Saved entries:
□ □ □ □
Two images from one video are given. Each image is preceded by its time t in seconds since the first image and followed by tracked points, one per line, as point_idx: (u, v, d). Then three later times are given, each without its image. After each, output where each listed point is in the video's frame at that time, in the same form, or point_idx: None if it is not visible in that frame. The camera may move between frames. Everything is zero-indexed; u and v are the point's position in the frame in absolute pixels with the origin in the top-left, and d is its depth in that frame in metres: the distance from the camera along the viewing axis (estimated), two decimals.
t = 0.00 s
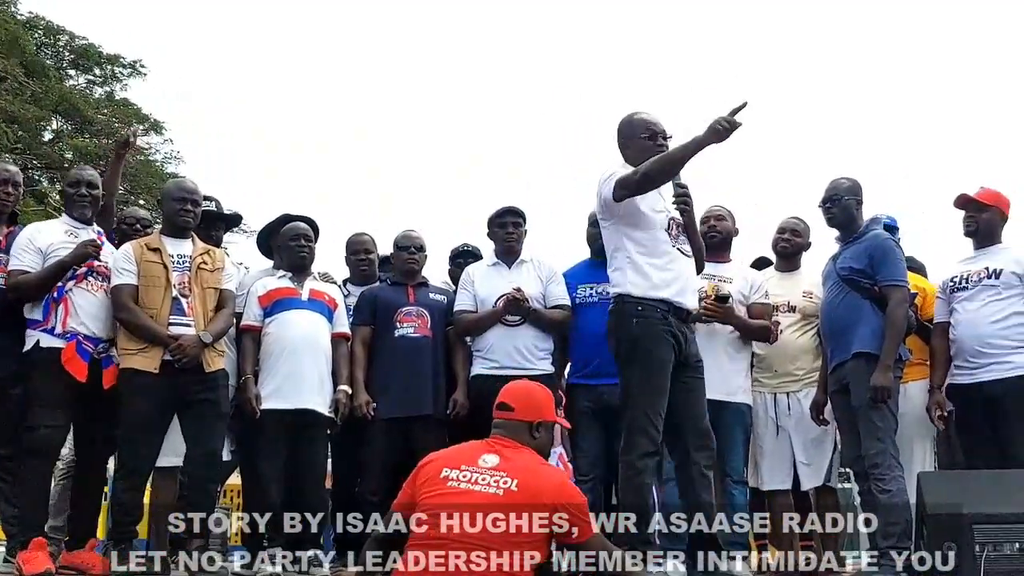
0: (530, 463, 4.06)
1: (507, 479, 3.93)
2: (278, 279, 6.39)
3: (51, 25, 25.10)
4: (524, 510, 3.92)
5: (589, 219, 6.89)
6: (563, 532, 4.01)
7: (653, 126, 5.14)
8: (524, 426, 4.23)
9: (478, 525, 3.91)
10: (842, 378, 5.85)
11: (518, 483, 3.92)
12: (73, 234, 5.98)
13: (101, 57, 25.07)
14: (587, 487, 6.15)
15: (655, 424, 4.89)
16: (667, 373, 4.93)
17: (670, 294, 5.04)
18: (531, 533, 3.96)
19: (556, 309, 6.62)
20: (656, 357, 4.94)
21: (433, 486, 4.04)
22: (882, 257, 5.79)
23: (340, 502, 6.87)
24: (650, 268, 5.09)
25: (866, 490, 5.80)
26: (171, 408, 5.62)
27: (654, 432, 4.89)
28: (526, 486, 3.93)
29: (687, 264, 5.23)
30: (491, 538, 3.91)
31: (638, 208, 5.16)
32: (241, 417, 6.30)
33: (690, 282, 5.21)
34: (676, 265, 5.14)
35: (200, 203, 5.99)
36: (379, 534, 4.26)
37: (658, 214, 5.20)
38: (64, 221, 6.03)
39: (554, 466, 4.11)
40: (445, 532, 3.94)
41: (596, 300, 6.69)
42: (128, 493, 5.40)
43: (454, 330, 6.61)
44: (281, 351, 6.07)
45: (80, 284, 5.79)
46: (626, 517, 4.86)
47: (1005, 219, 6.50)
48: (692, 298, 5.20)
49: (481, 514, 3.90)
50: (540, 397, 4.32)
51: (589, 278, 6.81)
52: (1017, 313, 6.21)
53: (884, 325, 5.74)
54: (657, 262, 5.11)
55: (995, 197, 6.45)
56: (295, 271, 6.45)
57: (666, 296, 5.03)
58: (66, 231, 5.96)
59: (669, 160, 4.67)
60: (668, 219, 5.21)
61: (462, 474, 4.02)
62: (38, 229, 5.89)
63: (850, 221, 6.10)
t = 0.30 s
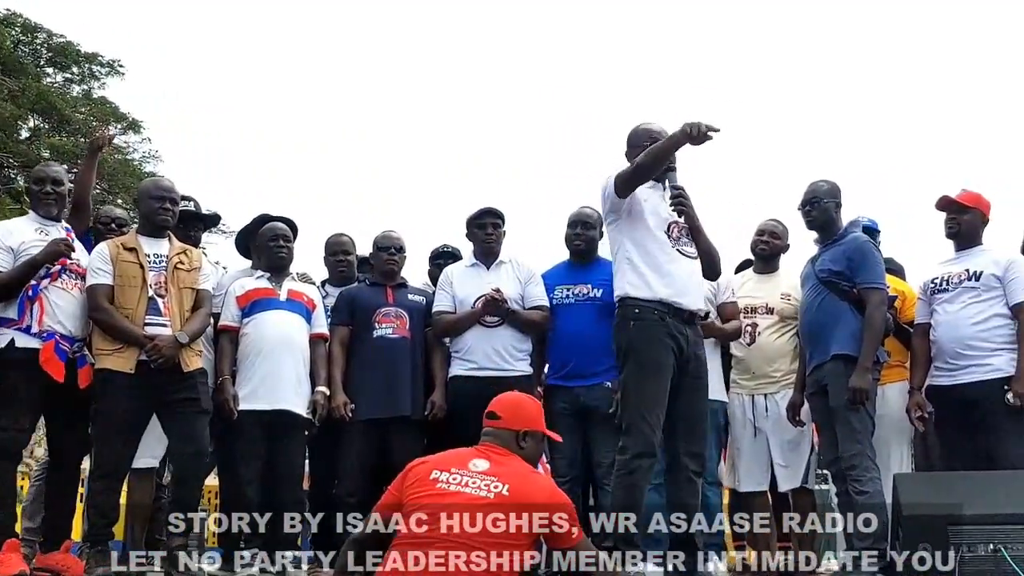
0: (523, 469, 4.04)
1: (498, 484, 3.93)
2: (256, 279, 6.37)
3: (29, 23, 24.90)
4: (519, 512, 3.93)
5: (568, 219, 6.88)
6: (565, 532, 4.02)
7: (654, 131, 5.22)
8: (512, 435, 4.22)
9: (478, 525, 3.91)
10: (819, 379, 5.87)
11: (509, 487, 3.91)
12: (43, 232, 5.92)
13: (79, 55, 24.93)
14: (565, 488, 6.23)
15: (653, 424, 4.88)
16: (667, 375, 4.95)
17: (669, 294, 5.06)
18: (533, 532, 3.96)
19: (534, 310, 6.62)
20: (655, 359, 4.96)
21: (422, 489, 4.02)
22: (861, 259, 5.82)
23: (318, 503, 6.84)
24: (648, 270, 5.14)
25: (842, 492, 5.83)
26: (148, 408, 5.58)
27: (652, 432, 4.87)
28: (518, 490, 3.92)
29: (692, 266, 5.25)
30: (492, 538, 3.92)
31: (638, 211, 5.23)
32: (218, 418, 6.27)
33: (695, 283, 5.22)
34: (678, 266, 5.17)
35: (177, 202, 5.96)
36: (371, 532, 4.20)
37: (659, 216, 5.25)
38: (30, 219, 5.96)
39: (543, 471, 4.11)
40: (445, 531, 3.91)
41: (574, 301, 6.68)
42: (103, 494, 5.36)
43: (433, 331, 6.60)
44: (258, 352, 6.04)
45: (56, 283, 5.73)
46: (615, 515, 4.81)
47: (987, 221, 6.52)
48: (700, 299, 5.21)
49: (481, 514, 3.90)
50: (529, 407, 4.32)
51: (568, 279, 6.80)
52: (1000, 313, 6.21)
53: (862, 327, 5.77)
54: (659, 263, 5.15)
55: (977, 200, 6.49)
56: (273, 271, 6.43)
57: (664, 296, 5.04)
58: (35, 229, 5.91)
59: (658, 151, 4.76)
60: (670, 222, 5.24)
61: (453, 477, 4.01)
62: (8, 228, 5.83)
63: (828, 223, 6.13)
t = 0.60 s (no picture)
0: (498, 469, 4.04)
1: (472, 481, 3.93)
2: (233, 278, 6.33)
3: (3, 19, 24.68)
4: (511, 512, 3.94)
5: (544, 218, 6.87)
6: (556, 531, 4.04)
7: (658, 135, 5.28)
8: (482, 430, 4.22)
9: (478, 525, 3.92)
10: (797, 379, 5.89)
11: (483, 485, 3.92)
12: (13, 229, 5.86)
13: (54, 51, 24.72)
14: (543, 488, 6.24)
15: (626, 421, 4.90)
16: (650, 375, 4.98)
17: (652, 296, 5.06)
18: (532, 532, 3.99)
19: (512, 309, 6.61)
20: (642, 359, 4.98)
21: (405, 493, 4.01)
22: (838, 260, 5.84)
23: (295, 502, 6.82)
24: (637, 270, 5.15)
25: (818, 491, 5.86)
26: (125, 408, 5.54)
27: (627, 429, 4.89)
28: (492, 487, 3.94)
29: (684, 270, 5.22)
30: (492, 538, 3.93)
31: (632, 211, 5.23)
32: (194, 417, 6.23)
33: (686, 287, 5.19)
34: (668, 270, 5.15)
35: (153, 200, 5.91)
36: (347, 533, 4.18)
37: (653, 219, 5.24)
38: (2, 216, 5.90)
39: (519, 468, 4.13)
40: (445, 531, 3.90)
41: (551, 301, 6.68)
42: (79, 494, 5.31)
43: (410, 330, 6.59)
44: (236, 352, 6.02)
45: (28, 281, 5.68)
46: (612, 516, 4.83)
47: (966, 220, 6.54)
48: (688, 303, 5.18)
49: (481, 514, 3.91)
50: (500, 399, 4.30)
51: (545, 279, 6.80)
52: (980, 314, 6.24)
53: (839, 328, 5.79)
54: (647, 265, 5.15)
55: (956, 199, 6.51)
56: (251, 269, 6.40)
57: (646, 298, 5.04)
58: (6, 226, 5.84)
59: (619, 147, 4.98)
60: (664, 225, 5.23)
61: (429, 476, 4.00)
62: None
63: (805, 223, 6.15)
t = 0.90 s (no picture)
0: (487, 466, 4.03)
1: (459, 480, 3.92)
2: (218, 276, 6.31)
3: None
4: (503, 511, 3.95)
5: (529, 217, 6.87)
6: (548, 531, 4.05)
7: (645, 140, 5.31)
8: (470, 428, 4.22)
9: (478, 525, 3.93)
10: (783, 377, 5.91)
11: (471, 484, 3.92)
12: None
13: (39, 49, 24.56)
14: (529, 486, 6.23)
15: (599, 425, 4.92)
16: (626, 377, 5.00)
17: (624, 297, 5.06)
18: (531, 533, 4.00)
19: (498, 308, 6.61)
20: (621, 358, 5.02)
21: (396, 494, 3.98)
22: (824, 259, 5.86)
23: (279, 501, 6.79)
24: (614, 271, 5.17)
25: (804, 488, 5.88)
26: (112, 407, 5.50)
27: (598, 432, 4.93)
28: (479, 486, 3.93)
29: (664, 270, 5.18)
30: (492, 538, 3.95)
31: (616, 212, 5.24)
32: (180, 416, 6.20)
33: (666, 287, 5.15)
34: (645, 270, 5.13)
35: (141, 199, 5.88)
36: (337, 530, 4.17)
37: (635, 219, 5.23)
38: None
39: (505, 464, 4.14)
40: (446, 532, 3.89)
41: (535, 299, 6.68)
42: (65, 493, 5.27)
43: (396, 328, 6.58)
44: (221, 350, 6.00)
45: (9, 279, 5.64)
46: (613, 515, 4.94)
47: (954, 218, 6.55)
48: (668, 304, 5.14)
49: (481, 514, 3.93)
50: (485, 396, 4.29)
51: (529, 277, 6.80)
52: (968, 313, 6.26)
53: (825, 327, 5.81)
54: (624, 265, 5.15)
55: (944, 197, 6.51)
56: (236, 268, 6.39)
57: (619, 299, 5.05)
58: None
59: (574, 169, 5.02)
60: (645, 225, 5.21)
61: (416, 475, 4.01)
62: None
63: (789, 222, 6.16)
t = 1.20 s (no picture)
0: (470, 465, 4.02)
1: (444, 478, 3.91)
2: (204, 275, 6.29)
3: None
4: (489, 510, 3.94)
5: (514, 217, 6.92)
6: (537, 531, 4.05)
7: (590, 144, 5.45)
8: (453, 425, 4.22)
9: (478, 525, 3.94)
10: (768, 375, 5.92)
11: (456, 483, 3.91)
12: None
13: (23, 46, 24.40)
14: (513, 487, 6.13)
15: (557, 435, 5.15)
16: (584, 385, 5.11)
17: (575, 301, 5.21)
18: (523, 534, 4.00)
19: (485, 307, 6.61)
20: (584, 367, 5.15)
21: (392, 494, 3.93)
22: (809, 257, 5.88)
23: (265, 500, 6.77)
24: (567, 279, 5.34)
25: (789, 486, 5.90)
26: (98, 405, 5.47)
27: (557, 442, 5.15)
28: (464, 484, 3.92)
29: (616, 267, 5.24)
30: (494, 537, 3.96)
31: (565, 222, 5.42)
32: (164, 414, 6.18)
33: (619, 285, 5.21)
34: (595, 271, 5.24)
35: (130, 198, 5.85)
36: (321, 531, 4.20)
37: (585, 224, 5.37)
38: None
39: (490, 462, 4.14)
40: (445, 531, 3.88)
41: (521, 298, 6.68)
42: (52, 493, 5.23)
43: (383, 327, 6.56)
44: (207, 349, 5.98)
45: None
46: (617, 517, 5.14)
47: (943, 218, 6.57)
48: (623, 301, 5.18)
49: (480, 514, 3.93)
50: (471, 394, 4.30)
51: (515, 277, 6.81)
52: (957, 313, 6.27)
53: (810, 325, 5.83)
54: (576, 270, 5.30)
55: (934, 195, 6.52)
56: (222, 266, 6.37)
57: (572, 304, 5.21)
58: None
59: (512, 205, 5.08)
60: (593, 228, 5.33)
61: (400, 473, 4.00)
62: None
63: (774, 221, 6.17)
□ □ □ □
What is expected
The response should consist of the lines above from the first through the one containing "20: (656, 357, 4.94)", transcribed exactly, with every picture left out.

Answer to the exercise
Two images from one video are given. Each image is preceded by its time t in seconds since the first image and followed by tracked points, one per line, as point_idx: (u, v, d). Then three later times are given, each without its image. After each, output where each listed point is in the video's frame at that time, in the same form, or point_idx: None if it is not visible in that frame. The camera may move between frames. Everything is zero-indexed; u and v are the point's position in the frame in absolute pixels with the origin in the top-left, and d is its depth in that frame in metres: the distance from the camera along the viewing axis (estimated), two decimals.
t = 0.00 s
0: (530, 463, 4.06)
1: (507, 479, 3.93)
2: (278, 279, 6.39)
3: (51, 25, 25.10)
4: (524, 510, 3.92)
5: (589, 219, 6.89)
6: (563, 532, 4.01)
7: (653, 126, 5.14)
8: (524, 426, 4.23)
9: (478, 525, 3.91)
10: (842, 378, 5.85)
11: (518, 483, 3.92)
12: (73, 234, 5.98)
13: (101, 57, 25.07)
14: (587, 487, 6.15)
15: (655, 424, 4.89)
16: (667, 373, 4.93)
17: (670, 294, 5.04)
18: (531, 533, 3.96)
19: (556, 309, 6.62)
20: (656, 357, 4.94)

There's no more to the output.